### WHAT YOU SHOULD DO
For every entry below, retype it exactly as it reads.

### PROVIDED RECORDS
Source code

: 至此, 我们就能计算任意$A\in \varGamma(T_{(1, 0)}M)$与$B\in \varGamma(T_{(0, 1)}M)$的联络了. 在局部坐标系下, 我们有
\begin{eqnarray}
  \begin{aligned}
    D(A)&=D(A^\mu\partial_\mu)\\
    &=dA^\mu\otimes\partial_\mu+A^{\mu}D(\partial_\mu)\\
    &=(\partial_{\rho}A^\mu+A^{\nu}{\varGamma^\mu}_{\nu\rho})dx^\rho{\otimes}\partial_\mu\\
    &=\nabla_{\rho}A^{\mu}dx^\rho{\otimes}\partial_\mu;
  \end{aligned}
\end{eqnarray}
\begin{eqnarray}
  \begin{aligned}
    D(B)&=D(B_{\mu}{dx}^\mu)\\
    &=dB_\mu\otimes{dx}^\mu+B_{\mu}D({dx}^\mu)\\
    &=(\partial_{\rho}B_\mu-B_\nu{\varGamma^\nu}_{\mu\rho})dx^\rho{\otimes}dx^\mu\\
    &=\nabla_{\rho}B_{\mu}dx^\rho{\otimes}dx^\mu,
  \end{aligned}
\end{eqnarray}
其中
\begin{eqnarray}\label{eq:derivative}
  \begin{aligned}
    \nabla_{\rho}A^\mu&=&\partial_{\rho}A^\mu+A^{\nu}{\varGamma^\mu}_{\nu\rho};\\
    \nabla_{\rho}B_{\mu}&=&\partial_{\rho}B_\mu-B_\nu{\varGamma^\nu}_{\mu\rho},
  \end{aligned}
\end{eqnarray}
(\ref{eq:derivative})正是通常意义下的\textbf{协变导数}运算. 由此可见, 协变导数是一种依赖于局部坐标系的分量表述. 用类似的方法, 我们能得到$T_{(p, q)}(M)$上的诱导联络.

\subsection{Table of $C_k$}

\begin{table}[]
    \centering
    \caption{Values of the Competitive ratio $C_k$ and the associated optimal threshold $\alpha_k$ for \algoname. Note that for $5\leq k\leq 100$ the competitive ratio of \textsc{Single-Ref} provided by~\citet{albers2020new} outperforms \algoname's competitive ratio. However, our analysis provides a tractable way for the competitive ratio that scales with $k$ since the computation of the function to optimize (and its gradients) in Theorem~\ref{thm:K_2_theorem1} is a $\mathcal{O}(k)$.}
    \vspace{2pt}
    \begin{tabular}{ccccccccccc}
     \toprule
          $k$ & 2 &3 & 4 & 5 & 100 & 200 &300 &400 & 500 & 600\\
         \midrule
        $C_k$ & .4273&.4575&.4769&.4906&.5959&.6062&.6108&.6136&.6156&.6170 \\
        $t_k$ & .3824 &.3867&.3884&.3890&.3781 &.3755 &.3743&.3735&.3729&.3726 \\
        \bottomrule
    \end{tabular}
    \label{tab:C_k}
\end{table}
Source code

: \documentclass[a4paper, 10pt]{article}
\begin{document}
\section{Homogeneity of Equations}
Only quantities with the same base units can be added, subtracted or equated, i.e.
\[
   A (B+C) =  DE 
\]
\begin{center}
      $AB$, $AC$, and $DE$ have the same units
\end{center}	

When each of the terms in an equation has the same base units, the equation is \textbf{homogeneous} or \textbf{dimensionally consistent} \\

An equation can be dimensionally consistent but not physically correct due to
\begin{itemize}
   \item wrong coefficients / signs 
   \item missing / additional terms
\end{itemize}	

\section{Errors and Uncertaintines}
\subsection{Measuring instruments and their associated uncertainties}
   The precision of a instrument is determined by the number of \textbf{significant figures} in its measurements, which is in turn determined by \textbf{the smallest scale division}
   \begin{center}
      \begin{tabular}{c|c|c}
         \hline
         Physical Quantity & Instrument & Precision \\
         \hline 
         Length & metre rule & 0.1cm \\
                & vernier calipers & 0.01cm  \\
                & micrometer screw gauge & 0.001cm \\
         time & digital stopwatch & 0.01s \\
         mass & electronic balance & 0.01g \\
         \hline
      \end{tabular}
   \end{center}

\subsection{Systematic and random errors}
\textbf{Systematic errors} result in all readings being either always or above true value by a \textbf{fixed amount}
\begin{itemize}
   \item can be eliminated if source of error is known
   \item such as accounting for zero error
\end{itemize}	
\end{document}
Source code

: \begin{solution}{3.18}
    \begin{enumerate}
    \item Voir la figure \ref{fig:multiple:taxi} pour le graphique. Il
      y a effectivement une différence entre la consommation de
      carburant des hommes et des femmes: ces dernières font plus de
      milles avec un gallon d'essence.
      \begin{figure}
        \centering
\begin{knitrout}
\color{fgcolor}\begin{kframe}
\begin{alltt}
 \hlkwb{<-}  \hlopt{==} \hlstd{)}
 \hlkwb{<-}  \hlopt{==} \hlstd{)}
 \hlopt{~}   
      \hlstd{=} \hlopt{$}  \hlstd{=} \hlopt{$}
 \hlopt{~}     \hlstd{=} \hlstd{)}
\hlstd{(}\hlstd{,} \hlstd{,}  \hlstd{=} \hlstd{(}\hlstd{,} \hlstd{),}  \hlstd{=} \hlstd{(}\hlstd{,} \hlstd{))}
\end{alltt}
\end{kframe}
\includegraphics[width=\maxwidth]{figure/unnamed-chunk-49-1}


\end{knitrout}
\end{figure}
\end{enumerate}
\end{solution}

### WRITTEN REPLY
Source code

: 至此, 我们就能计算任意$A\in \varGamma(T_{(1, 0)}M)$与$B\in \varGamma(T_{(0, 1)}M)$的联络了. 在局部坐标系下, 我们有
\begin{eqnarray}
  \begin{aligned}
    D(A)&=D(A^\mu\partial_\mu)\\
    &=dA^\mu\otimes\partial_\mu+A^{\mu}D(\partial_\mu)\\
    &=(\partial_{\rho}A^\mu+A^{\nu}{\varGamma^\mu}_{\nu\rho})dx^\rho{\otimes}\partial_\mu\\
    &=\nabla_{\rho}A^{\mu}dx^\rho{\otimes}\partial_\mu;
  \end{aligned}
\end{eqnarray}
\begin{eqnarray}
  \begin{aligned}
    D(B)&=D(B_{\mu}{dx}^\mu)\\
    &=dB_\mu\otimes{dx}^\mu+B_{\mu}D({dx}^\mu)\\
    &=(\partial_{\rho}B_\mu-B_\nu{\varGamma^\nu}_{\mu\rho})dx^\rho{\otimes}dx^\mu\\
    &=\nabla_{\rho}B_{\mu}dx^\rho{\otimes}dx^\mu,
  \end{aligned}
\end{eqnarray}
其中
\begin{eqnarray}\label{eq:derivative}
  \begin{aligned}
    \nabla_{\rho}A^\mu&=&\partial_{\rho}A^\mu+A^{\nu}{\varGamma^\mu}_{\nu\rho};\\
    \nabla_{\rho}B_{\mu}&=&\partial_{\rho}B_\mu-B_\nu{\varGamma^\nu}_{\mu\rho},
  \end{aligned}
\end{eqnarray}
(\ref{eq:derivative})正是通常意义下的\textbf{协变导数}运算. 由此可见, 协变导数是一种依赖于局部坐标系的分量表述. 用类似的方法, 我们能得到$T_{(p, q)}(M)$上的诱导联络.

\subsection{Table of $C_k$}

\begin{table}[]
    \centering
    \caption{Values of the Competitive ratio $C_k$ and the associated optimal threshold $\alpha_k$ for \algoname. Note that for $5\leq k\leq 100$ the competitive ratio of \textsc{Single-Ref} provided by~\citet{albers2020new} outperforms \algoname's competitive ratio. However, our analysis provides a tractable way for the competitive ratio that scales with $k$ since the computation of the function to optimize (and its gradients) in Theorem~\ref{thm:K_2_theorem1} is a $\mathcal{O}(k)$.}
    \vspace{2pt}
    \begin{tabular}{ccccccccccc}
     \toprule
          $k$ & 2 &3 & 4 & 5 & 100 & 200 &300 &400 & 500 & 600\\
         \midrule
        $C_k$ & .4273&.4575&.4769&.4906&.5959&.6062&.6108&.6136&.6156&.6170 \\
        $t_k$ & .3824 &.3867&.3884&.3890&.3781 &.3755 &.3743&.3735&.3729&.3726 \\
        \bottomrule
    \end{tabular}
    \label{tab:C_k}
\end{table}
Source code

: \documentclass[a4paper, 10pt]{article}
\begin{document}
\section{Homogeneity of Equations}
Only quantities with the same base units can be added, subtracted or equated, i.e.
\[
   A (B+C) =  DE 
\]
\begin{center}
      $AB$, $AC$, and $DE$ have the same units
\end{center}	

When each of the terms in an equation has the same base units, the equation is \textbf{homogeneous} or \textbf{dimensionally consistent} \\

An equation can be dimensionally consistent but not physically correct due to
\begin{itemize}
   \item wrong coefficients / signs 
   \item missing / additional terms
\end{itemize}	

\section{Errors and Uncertaintines}
\subsection{Measuring instruments and their associated uncertainties}
   The precision of a instrument is determined by the number of \textbf{significant figures} in its measurements, which is in turn determined by \textbf{the smallest scale division}
   \begin{center}
      \begin{tabular}{c|c|c}
         \hline
         Physical Quantity & Instrument & Precision \\
         \hline 
         Length & metre rule & 0.1cm \\
                & vernier calipers & 0.01cm  \\
                & micrometer screw gauge & 0.001cm \\
         time & digital stopwatch & 0.01s \\
         mass & electronic balance & 0.01g \\
         \hline
      \end{tabular}
   \end{center}

\subsection{Systematic and random errors}
\textbf{Systematic errors} result in all readings being either always or above true value by a \textbf{fixed amount}
\begin{itemize}
   \item can be eliminated if source of error is known
   \item such as accounting for zero error
\end{itemize}	
\end{document}
Source code

: \begin{solution}{3.18}
    \begin{enumerate}
    \item Voir la figure \ref{fig:multiple:taxi} pour le graphique. Il
      y a effectivement une différence entre la consommation de
      carburant des hommes et des femmes: ces dernières font plus de
      milles avec un gallon d'essence.
      \begin{figure}
        \centering
\begin{knitrout}
\color{fgcolor}\begin{kframe}
\begin{alltt}
 \hlkwb{<-}  \hlopt{==} \hlstd{)}
 \hlkwb{<-}  \hlopt{==} \hlstd{)}
 \hlopt{~}   
      \hlstd{=} \hlopt{$}  \hlstd{=} \hlopt{$}
 \hlopt{~}     \hlstd{=} \hlstd{)}
\hlstd{(}\hlstd{,} \hlstd{,}  \hlstd{=} \hlstd{(}\hlstd{,} \hlstd{),}  \hlstd{=} \hlstd{(}\hlstd{,} \hlstd{))}
\end{alltt}
\end{kframe}
\includegraphics[width=\maxwidth]{figure/unnamed-chunk-49-1}


\end{knitrout}
\end{figure}
\end{enumerate}
\end{solution}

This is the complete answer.